The impetus behind the AJRC is directly aligned with the University’s land-grant mission. That mission, dating back to legislative acts of the 18th century, was to address challenges, such as food security and farming, community infrastructure, and critical thinking skills essential to democracy, by teaching subjects like agriculture, engineering, and a core liberal arts education, not just to the privileged few, but also regional members of the working class. The AJRC extends these missions by bringing transdisciplinary constituents together to pursue and provide coordinated research support to historically under-addressed community issues in Tennessee, Appalachia and the Mountain South. Furthermore, the AJRC pursues this work through engaged, collaborative research that is attuned to the complex inequalities and injustices of the region. The AJRC is committed to community collaborative and participatory research approaches that take poor, marginalized communities seriously on their own terms. In this way, we have the potential and objective to serve as a regional hub and national model for this type of engaged community-collaborative research, teaching, and learning. The AJRC’s vision, goals, and strategies are all wedded to this collaborative, transdisciplinary process.
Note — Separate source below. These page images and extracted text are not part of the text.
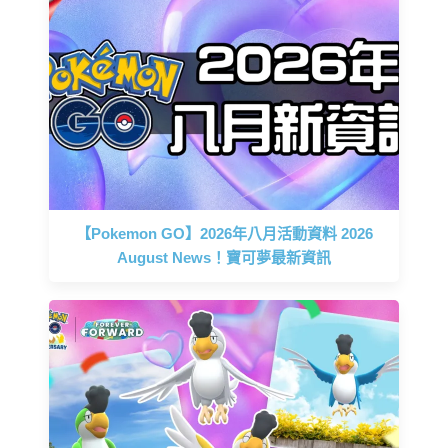
【Pokemon GO】2026年八月活動資料 2026
August News！寶可夢最新資訊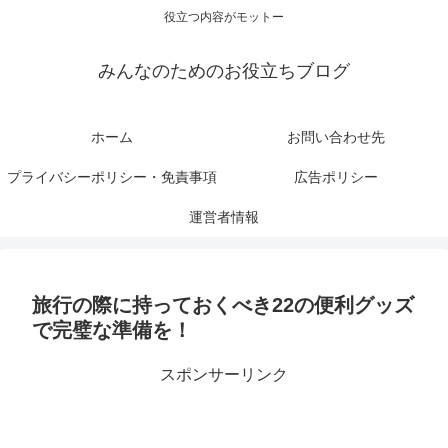
役立つ内容がモットー
みんなのためのお役立ちブログ
ホーム
お問い合わせ先
プライバシーポリシー・免責事項
広告ポリシー
運営者情報
旅行の際に持っておくべき22の便利グッズ
で完璧な準備を！
スポンサーリンク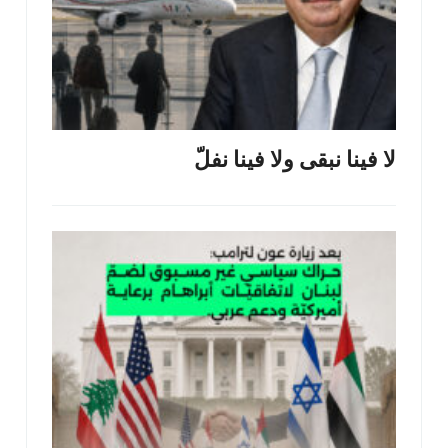
لا فينا نبقى ولا فينا نفلّ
“Being part of this program is not only one of the things I am most proud of from my graduate school experience, but also one of the best experiences I have had in graduate school. Crucially, our project began and ended in collaboration with partner agencies and activist organizations in the Knoxville area: their perspectives shaped our research and our research directly served their advocacy.”
—David Strickler, PhD Student in History
Certificate in Justice Studies
The Undergraduate Certificate in Justice Studies (JUST) offers undergraduate students the opportunity to train in complex and collaborative sociolegal problem solving to address the diverse issues faced by marginalized rural and urban Appalachian communities, as articulated by those communities themselves.